Though Prada now has its tendrils outstretched across many different industries (eyewear, fragrance, bags, Miu Miu, Church’s, Car Shoe, etc.) there is still the unifying undercurrent of its leather heritage and elegant construction in the background.
This brings us to the little fashion nugget that was slipped into Wes Anderson’s 2014 dramedy The Grand Budapest Hotel. Two characters working at the hotel, Zero Moustafa (played by Anthony Revolori) and Monsieur Gustave H. (played by Ralph Fiennes), decide to hire an assassin to kill Madame D (played by Tilda Swinton) in an attempt to activate her missing second will.
The assassin? Enter J.G. Jopling.

Jopling (played by Willem Dafoe) is cloaked in a black leather Prada coat. The construction of the coat was aimed at emulating a World War II-era motorcycle coat called a Kradmantel. The jacket serves as a kind of physical and psychological shield for Jopling, keeping him both insulated and at a comfortable distance from the other characters.
Costume designer Milena Canonera actually was the one who designed the construction of the coat. She sewed a fabric mock-up, also known as a toile, and sent it off to Prada to be manufactured in fine Italian leather. Upon receiving the completed leather coat, Canonera added an extra touch of rustic elegance by lining the interior of the coat in red wool.

Prada is one brand that seems to take greater pleasure in the act of contributing to cinema costuming than it does in receiving credit for the act. Prada has, in fact, produced numerous short films with major filmmakers. These films are less about a stamp of “Costume by Prada” and more about investing in the medium of cinema.
The late, great fashion historian Christopher Laverty noted that Prada has a “keen interest in film-making as a twenty-first century marketing tool.” The brand is also keen on initiating these cross-industry collaborations. Laverty notes:
“In early 2014 [Prada] teamed up with costumiers Michael Wilkinson (with Tim Martin), Arienne Phillips, and Milena Canonero to construct a series of installations. This…is the first time a brand has reached out to costume designers to join forces and not the other way around.”

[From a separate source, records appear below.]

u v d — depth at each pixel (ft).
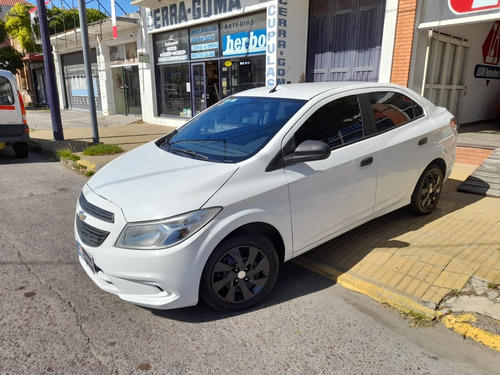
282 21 31.17
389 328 9.51
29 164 28.53
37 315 10.07
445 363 8.34
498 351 8.63
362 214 12.70
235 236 9.73
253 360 8.50
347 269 12.00
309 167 10.87
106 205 9.63
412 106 14.74
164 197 9.23
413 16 24.90
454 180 21.07
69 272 12.32
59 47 72.23
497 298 10.01
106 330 9.52
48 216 17.34
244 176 9.86
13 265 12.76
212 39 39.86
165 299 9.22
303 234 11.04
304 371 8.16
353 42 29.68
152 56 48.52
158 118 49.16
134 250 8.97
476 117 39.22
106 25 51.39
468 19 22.82
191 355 8.66
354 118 12.49
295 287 11.42
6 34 94.94
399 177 13.67
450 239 13.57
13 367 8.27
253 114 12.25
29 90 95.09
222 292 9.97
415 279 11.16
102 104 62.44
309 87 13.11
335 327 9.59
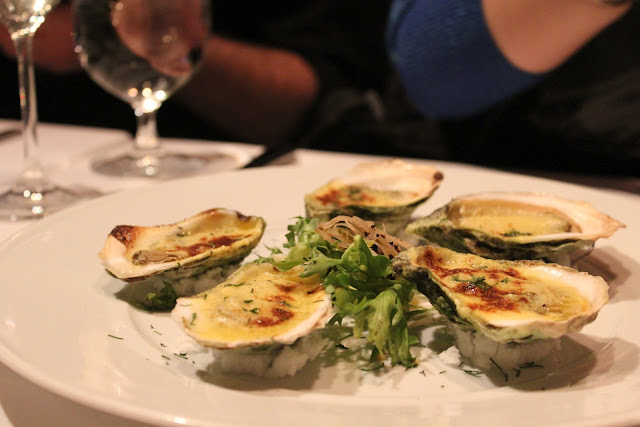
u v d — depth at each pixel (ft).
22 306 1.04
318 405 0.88
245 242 1.20
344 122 2.46
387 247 1.15
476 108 2.39
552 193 1.55
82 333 1.01
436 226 1.26
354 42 3.26
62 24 2.67
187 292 1.17
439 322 1.11
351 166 1.66
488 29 2.15
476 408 0.88
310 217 1.36
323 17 3.28
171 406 0.84
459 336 1.02
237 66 2.89
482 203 1.39
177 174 1.81
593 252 1.30
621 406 0.86
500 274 1.09
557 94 2.33
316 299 1.05
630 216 1.44
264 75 2.96
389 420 0.85
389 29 2.56
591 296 1.03
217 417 0.82
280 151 1.88
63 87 3.20
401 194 1.48
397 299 1.02
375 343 0.99
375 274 1.08
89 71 1.77
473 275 1.09
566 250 1.22
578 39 2.07
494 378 0.97
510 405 0.88
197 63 1.80
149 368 0.94
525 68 2.18
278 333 0.96
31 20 1.57
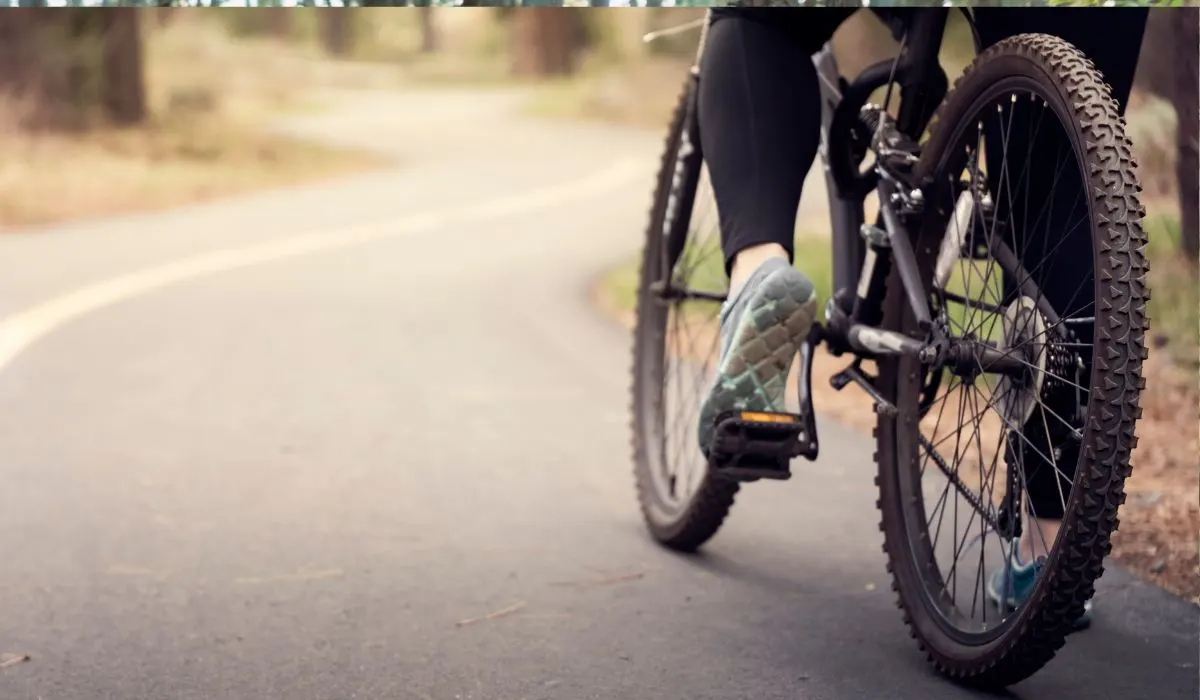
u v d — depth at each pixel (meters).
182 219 21.98
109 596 4.68
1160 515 5.42
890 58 4.15
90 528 5.54
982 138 3.94
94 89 33.44
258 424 7.59
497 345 10.59
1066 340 3.60
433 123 47.97
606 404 8.23
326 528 5.54
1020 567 3.94
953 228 3.95
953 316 4.00
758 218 3.94
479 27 95.56
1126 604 4.51
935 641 3.91
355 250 18.08
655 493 5.42
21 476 6.42
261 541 5.35
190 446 7.05
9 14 31.64
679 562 5.09
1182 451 6.37
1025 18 4.03
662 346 5.61
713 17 4.18
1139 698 3.75
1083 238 3.71
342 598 4.66
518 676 3.94
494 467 6.61
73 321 11.58
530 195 27.00
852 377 4.25
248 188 27.97
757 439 3.91
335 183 29.42
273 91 56.38
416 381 8.96
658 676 3.94
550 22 73.38
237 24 65.94
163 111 36.59
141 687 3.87
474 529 5.53
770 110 4.01
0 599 4.66
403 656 4.11
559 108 52.50
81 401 8.24
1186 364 7.83
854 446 7.05
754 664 4.03
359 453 6.89
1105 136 3.27
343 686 3.87
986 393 3.93
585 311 12.81
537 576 4.91
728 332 3.92
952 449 4.23
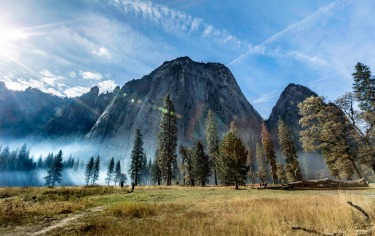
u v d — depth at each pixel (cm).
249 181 10231
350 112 2980
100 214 1416
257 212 1193
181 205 1686
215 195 2511
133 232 927
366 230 719
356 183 3159
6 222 1178
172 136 6006
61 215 1407
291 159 6059
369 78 3269
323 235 738
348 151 2988
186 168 6625
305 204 1363
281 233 801
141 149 7038
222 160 4103
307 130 3219
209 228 944
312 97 3198
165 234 876
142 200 2148
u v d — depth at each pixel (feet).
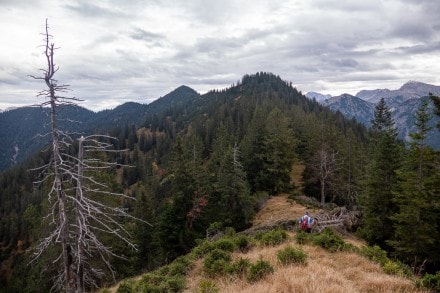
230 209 126.31
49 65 30.96
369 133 218.38
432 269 79.46
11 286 158.20
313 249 51.19
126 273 106.22
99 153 90.63
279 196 155.74
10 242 294.66
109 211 84.23
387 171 92.58
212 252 48.32
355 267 41.83
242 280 37.70
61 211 32.63
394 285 34.91
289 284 32.14
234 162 127.95
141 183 356.18
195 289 39.83
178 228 120.47
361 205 107.34
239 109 410.93
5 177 439.63
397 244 79.05
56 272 77.97
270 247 55.31
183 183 125.59
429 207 76.89
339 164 161.27
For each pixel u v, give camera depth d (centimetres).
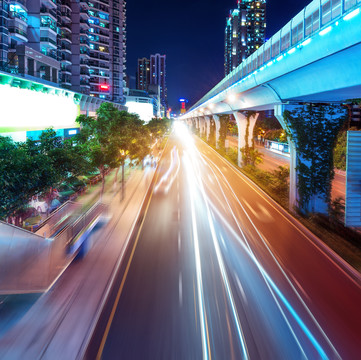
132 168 4288
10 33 4556
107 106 3028
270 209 2364
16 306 1084
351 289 1205
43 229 1508
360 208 1841
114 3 9162
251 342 896
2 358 842
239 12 18888
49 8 5306
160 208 2369
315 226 1958
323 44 1418
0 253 1002
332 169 2292
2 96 2312
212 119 8212
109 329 959
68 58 6750
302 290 1191
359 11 1129
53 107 3388
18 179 1312
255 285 1228
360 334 938
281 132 7706
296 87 2053
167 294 1158
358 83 1427
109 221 2042
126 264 1414
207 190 3017
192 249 1589
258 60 2553
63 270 1354
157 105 18762
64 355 854
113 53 9300
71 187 2700
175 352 858
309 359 834
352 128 4244
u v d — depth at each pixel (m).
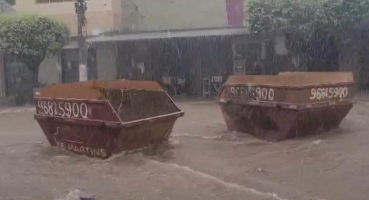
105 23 22.81
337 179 6.70
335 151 8.39
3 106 20.16
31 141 10.88
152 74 23.52
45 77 23.89
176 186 6.54
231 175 7.08
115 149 8.42
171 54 23.20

Laverty also remarked that Prada is one of the few brands that seems “genuinely far more interested in what they can provide for cinema than take away, which is probably why their filmic collaborations continue to be so harmonious.”
And thus, Milena Canonero earned herself an Academy Award for Best Costume Design for her work on The Grand Budapest Hotel. Unlike other instances of this phenomenon, like Black Swan and Sabrina, there was no tough love or media uproar for the designer brand going unrecognized. Canonero executed the film’s costuming perfectly, and Prada nailed Jopling’s jacket.